Today it’s AWOL, part of the chain of Lark Hotels, but in the 1950s at the end of Bradford Street Extension you’d have found The Moors Motel and The Moors Restaurant. The promotional postcard for the motel noted it was “Provincetown’s nicest, overlooking the beautiful moors. Pool—private telephones and television, piped in music. Continental breakfast in season—famous Moors Restaurant adjacent.”

The Moors started, ironically enough, at the other end of town in a building known as The Shed, adjacent to today’s Lobster Pot. In 1939 owners Maline and Naomi Costa made a bold move, taking the restaurant and its Portguese fare to a remote part of town by the breakwater. The risk paid off.

Though the brochures talked about whaling days, it was the skull-and-crossbones motif as well as the whaling paraphanalia that dominated the room, where flickering candles on every table set the tone. The Moors’ signature recipes included cod cakes, “porco em pau,” and lemon bread pudding, all topped off with a glass of vintage port. Over the years the restaurant expanded its seating capacity, enlarged its menu, and gathered a loyal clientele of locals and tourists.

When a devastating fire in 1956 reduced the establishment to smoldering rubble, friends, area carpenters, and tradesmen all pitched in to help the Costas rebuild and reopen in near-record time.

Beginning in the late 1950s and continuing into the 1980s, as more and more dining and entertainment establishments opened and competed for clientele, The Moors adjusted to suit the times, offering a jazz brunch and featuring live music and entertainment, notably renowned singer and pianist Lenny Grandchamp, who dominated the Smuggler’s Lounge for many years.

In Howard Mitchum’s classic Provincetown Seafood Cookbook, the renowned chef writes, “Portuguese cooks are, without a doubt, the most fantastically inarticulate cooks in the world. No Portuguese that I know of has ever written down a recipe because they have no measurements of quantities or standards of cooking times (…) When you give it a long hard look, you can see that the mystique of Portuguese cozinha is not mysterious at all. These people simply put their soul into their cooking, and they enjoy the eating of it. What could be ordinary food takes on a magic aura. … And it helps make Provincetown one of the best little towns in the western hemisphere.”

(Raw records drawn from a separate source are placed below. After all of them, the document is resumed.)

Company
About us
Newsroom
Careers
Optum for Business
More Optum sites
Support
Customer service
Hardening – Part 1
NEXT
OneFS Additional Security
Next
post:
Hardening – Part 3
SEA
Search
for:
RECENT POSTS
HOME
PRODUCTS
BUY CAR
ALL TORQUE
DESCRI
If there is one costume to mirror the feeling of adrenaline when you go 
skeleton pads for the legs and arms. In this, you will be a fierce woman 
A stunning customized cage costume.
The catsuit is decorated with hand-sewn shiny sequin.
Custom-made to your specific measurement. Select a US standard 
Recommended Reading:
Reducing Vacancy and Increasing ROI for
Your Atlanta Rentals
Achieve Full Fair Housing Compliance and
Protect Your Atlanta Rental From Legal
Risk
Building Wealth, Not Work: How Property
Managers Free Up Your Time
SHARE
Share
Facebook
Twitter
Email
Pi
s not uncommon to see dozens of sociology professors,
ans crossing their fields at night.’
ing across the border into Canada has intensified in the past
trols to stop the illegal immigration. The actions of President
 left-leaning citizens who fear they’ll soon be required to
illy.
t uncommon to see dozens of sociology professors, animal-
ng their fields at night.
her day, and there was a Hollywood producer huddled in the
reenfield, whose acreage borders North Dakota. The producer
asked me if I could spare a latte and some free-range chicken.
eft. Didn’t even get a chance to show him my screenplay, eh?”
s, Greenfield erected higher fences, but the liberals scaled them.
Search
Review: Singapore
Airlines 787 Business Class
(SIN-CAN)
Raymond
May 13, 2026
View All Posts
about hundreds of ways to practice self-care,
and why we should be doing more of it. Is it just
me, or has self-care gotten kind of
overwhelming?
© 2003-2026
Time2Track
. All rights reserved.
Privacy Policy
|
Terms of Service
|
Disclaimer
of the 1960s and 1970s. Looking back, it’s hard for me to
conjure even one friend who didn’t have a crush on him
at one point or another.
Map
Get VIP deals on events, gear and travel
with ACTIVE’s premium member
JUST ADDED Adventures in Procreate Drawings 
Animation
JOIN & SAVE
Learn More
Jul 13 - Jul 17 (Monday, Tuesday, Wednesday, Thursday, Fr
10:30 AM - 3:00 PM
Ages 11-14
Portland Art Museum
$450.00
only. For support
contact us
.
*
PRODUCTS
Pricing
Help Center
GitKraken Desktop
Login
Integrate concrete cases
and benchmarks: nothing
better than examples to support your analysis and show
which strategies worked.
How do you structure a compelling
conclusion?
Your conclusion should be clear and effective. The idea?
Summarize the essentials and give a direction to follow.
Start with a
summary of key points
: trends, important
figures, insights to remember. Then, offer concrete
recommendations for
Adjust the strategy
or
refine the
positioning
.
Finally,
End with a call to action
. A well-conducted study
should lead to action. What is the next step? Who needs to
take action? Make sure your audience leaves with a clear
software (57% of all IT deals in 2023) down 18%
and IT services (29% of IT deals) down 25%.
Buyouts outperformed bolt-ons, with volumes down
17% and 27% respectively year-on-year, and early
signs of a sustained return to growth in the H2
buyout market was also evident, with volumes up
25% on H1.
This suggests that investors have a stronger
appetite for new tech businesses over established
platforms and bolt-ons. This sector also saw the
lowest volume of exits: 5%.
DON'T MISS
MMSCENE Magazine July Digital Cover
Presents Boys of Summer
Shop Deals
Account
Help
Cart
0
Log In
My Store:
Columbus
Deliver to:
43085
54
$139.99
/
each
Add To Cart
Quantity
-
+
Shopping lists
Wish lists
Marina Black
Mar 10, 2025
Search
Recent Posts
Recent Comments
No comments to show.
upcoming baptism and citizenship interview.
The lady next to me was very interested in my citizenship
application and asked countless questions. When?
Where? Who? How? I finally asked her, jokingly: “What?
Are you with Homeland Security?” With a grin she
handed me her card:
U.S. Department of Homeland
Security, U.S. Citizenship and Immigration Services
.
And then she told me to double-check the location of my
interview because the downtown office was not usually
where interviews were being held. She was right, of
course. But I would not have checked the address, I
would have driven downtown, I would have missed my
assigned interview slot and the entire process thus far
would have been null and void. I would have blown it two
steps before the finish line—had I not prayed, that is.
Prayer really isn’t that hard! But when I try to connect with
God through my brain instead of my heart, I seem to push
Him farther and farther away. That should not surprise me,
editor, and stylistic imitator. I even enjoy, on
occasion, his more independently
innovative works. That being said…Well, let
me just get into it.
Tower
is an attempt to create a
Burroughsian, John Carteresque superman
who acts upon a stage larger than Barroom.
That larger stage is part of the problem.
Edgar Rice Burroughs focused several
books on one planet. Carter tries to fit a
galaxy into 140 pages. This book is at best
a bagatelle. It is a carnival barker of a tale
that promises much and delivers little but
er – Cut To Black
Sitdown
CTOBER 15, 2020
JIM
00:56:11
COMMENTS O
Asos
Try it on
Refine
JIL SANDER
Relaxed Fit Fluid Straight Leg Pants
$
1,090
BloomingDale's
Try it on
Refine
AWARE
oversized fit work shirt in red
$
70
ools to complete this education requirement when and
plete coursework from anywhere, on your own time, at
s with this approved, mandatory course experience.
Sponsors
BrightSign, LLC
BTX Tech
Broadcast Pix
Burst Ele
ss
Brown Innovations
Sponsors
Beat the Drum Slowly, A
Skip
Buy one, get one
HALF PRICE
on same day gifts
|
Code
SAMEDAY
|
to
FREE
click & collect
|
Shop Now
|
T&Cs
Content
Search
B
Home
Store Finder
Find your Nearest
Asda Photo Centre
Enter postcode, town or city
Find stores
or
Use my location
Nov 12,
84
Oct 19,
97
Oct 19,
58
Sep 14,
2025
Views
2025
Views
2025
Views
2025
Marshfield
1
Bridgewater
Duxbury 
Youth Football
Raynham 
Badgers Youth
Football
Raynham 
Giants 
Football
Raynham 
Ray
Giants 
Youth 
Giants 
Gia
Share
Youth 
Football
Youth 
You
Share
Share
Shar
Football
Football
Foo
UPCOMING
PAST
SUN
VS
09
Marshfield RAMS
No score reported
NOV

The restaurant closed in 1998; the motel lived on in a second incarnation as the Inn at the Moors until 2018. In 2005 the Boston Globe described the end of the restaurant:

Built in 1939, the Moors, owned and run by the Costa family, became known for its nightly sing-alongs, jazz brunches, and live entertainment. It was by locals, for locals, and for this it was loved. But when Mylan Costa—tired of decades in the restaurant business—sold it in 1998, it did not take long for it to be demolished. The site is now a complex of eight condominiums called the Village at the Moors.



“The condo-ization of Provincetown is hurting it,” said Costa, who lives in North Eastham. “I think it is becoming another Nantucket. Nantucket’s nice. Believe me. It’s a nice place. But it’s definitely changing the makeup of the town. It’s not a funky village anymore. That’s gone forever. It’s a commercial product now.”